◆ What to do ◆
In the records below, the line with "thumb mcp: (852, 1013)" opens the range and the line with "middle mcp: (103, 92)" closes it; print that range exactly and nothing else.

Records to use START

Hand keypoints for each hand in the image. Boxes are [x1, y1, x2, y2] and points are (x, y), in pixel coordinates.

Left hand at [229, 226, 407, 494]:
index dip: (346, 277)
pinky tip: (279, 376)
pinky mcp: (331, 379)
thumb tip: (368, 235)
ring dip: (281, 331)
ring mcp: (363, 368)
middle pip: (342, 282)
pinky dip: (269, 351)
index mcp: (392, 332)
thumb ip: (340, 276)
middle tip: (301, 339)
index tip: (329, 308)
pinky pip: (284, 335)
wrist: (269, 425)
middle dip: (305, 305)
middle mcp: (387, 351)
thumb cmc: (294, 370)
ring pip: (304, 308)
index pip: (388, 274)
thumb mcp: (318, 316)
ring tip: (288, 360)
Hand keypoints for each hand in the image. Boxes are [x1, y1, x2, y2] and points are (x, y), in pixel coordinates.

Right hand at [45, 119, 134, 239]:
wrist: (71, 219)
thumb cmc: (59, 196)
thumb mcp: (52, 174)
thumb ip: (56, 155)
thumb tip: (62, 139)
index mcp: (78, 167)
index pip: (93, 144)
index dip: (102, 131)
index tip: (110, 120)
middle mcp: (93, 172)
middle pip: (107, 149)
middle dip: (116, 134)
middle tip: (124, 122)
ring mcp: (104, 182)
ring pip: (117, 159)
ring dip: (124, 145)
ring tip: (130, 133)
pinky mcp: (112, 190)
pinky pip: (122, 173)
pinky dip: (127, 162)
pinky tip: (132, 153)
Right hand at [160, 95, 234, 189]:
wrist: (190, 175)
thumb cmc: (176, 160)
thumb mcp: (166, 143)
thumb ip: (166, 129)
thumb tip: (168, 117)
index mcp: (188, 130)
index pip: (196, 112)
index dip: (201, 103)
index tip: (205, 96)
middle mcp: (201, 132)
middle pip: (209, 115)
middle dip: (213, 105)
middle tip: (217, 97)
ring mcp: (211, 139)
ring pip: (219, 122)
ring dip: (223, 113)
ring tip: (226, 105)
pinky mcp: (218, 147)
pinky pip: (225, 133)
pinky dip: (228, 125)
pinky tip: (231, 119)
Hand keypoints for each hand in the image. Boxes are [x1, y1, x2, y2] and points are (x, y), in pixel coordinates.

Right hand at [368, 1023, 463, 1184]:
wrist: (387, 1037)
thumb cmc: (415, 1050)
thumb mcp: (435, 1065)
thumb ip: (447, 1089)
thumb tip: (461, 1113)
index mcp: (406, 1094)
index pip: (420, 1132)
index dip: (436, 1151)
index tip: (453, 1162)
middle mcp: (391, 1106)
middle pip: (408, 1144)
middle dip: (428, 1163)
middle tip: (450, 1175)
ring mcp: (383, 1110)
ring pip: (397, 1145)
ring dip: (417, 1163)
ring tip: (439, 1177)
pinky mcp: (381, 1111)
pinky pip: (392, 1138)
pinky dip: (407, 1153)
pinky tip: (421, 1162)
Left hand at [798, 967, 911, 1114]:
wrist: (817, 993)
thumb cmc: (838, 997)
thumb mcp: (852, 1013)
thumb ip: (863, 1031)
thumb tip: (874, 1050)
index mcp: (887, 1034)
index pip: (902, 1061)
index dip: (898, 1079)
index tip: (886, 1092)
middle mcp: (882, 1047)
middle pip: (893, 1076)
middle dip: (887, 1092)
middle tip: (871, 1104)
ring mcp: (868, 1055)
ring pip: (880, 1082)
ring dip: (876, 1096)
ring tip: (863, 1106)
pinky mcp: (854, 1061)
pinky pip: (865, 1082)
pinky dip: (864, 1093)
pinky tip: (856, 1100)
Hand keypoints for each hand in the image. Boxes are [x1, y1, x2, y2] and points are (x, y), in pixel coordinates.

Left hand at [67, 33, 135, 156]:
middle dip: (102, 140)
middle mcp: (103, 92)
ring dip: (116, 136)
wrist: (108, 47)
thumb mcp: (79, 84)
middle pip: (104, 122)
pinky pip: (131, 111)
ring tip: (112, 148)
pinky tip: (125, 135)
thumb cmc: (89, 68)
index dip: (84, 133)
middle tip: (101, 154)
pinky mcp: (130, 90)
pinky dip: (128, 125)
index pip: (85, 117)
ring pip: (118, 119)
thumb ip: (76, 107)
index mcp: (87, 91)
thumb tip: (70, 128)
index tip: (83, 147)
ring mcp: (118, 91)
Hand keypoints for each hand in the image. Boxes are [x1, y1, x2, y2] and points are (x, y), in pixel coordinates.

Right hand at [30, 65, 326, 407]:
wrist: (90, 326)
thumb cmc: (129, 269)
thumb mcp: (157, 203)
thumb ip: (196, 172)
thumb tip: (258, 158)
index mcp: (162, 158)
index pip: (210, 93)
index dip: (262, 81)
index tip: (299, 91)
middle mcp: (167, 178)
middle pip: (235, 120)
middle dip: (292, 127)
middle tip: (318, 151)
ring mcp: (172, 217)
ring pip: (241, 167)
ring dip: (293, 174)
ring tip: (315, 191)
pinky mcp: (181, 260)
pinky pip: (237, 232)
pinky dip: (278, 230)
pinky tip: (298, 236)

Records to use END

◆ Exercise output ◆
thumb mcp: (852, 1013)
thumb ip: (863, 1031)
thumb tip: (874, 1050)
index mcp: (887, 1034)
index pip: (902, 1061)
index dip: (898, 1079)
index tip: (886, 1092)
middle mcp: (882, 1047)
middle pip: (893, 1076)
middle dip: (887, 1092)
middle tip: (871, 1104)
ring mcp: (868, 1055)
ring pip: (880, 1082)
ring dip: (876, 1096)
ring tip: (863, 1106)
pinky mcp: (854, 1061)
pinky pip: (865, 1082)
pinky dip: (864, 1093)
pinky tip: (856, 1100)
Hand keypoints for each hand in the image. Boxes are [x1, y1, x2, y2] and points are (x, y), in pixel coordinates.

Left hand at [67, 33, 135, 156]:
middle dip: (102, 140)
middle mcp: (103, 92)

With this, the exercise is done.